Last but not least, we found no significant associations between three female-associated factors (fertility, offspring, and use of birth control pills) and cholecystectomy. This was consistent with a large cohort study conducted in a general population of Denmark [27].

One of the strengths of our study is the large number of patients who underwent a cholecystectomy because of biliary symptoms (n = 233), which is high compared with previous conducted studies. Most factors in our study were preoperatively measured and objective of nature resulting in a low risk of (non)differential misclassification. Furthermore, there was a low number of missing data. We only had to deal with 54 missing values (7.7%) of the variable “physical activity” and 2 missing values (0.3%) of %TWL. These values were replaced by using the mean of the values of the case or control group for numerical variables and “no” for categorical variables. We have performed additional analyses in which patients with missing values were excluded.
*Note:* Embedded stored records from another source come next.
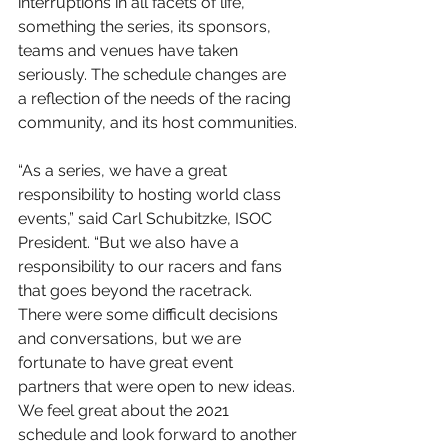
interruptions in all facets of life, 
something the series, its sponsors, 
teams and venues have taken 
seriously. The schedule changes are 
a reflection of the needs of the racing 
community, and its host communities.
“As a series, we have a great 
responsibility to hosting world class 
events,” said Carl Schubitzke, ISOC 
President. “But we also have a 
responsibility to our racers and fans 
that goes beyond the racetrack. 
There were some difficult decisions 
and conversations, but we are 
fortunate to have great event 
partners that were open to new ideas. 
We feel great about the 2021 
schedule and look forward to another 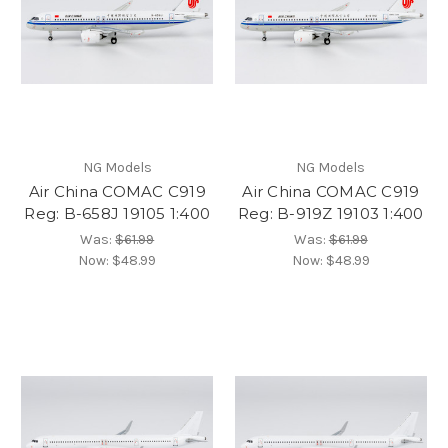
NG Models
NG Models
Air China COMAC C919
Air China COMAC C919
Reg: B-658J 19105 1:400
Reg: B-919Z 19103 1:400
Was:
$61.99
Was:
$61.99
Now:
$48.99
Now:
$48.99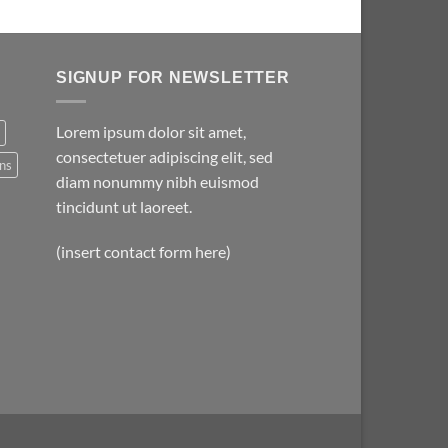
SIGNUP FOR NEWSLETTER
Lorem ipsum dolor sit amet,
consectetuer adipiscing elit, sed
ns
diam nonummy nibh euismod
tincidunt ut laoreet.
(insert contact form here)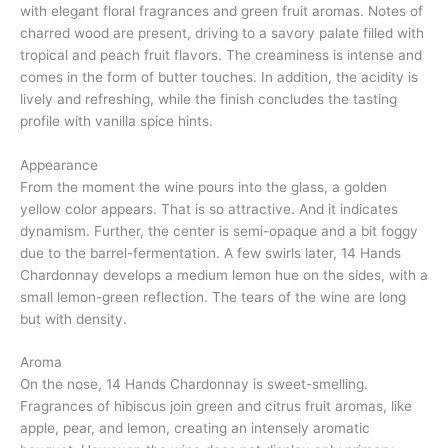
with elegant floral fragrances and green fruit aromas. Notes of
charred wood are present, driving to a savory palate filled with
tropical and peach fruit flavors. The creaminess is intense and
comes in the form of butter touches. In addition, the acidity is
lively and refreshing, while the finish concludes the tasting
profile with vanilla spice hints.
Appearance
From the moment the wine pours into the glass, a golden
yellow color appears. That is so attractive. And it indicates
dynamism. Further, the center is semi-opaque and a bit foggy
due to the barrel-fermentation. A few swirls later, 14 Hands
Chardonnay develops a medium lemon hue on the sides, with a
small lemon-green reflection. The tears of the wine are long
but with density.
Aroma
On the nose, 14 Hands Chardonnay is sweet-smelling.
Fragrances of hibiscus join green and citrus fruit aromas, like
apple, pear, and lemon, creating an intensely aromatic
These analyses resulted in similar findings.

A limitation is the retrospective nature of this study. To reduce the risk of selection bias in our case control study, we selected controls consecutively based on date of operation of the case. Additionally, we may have missed some cases, for example patients who underwent cholecystectomy in another hospital and stopped visiting our outpatient clinic.

In conclusion, patients who are female, Caucasian, or patients with a preoperative pain syndrome are at risk for cholecystectomy after bariatric surgery. Therefore, these patients might benefit from preventative measures. However, whether ursodeoxycholic acid or statins are able to prevent cholecystectomy in these patients needs to be confirmed in prospective studies. As expected, %TWL was also found to be a risk factor but unfortunately, it is still not possible to predict accurately how much weight a patient will lose after bariatric surgery.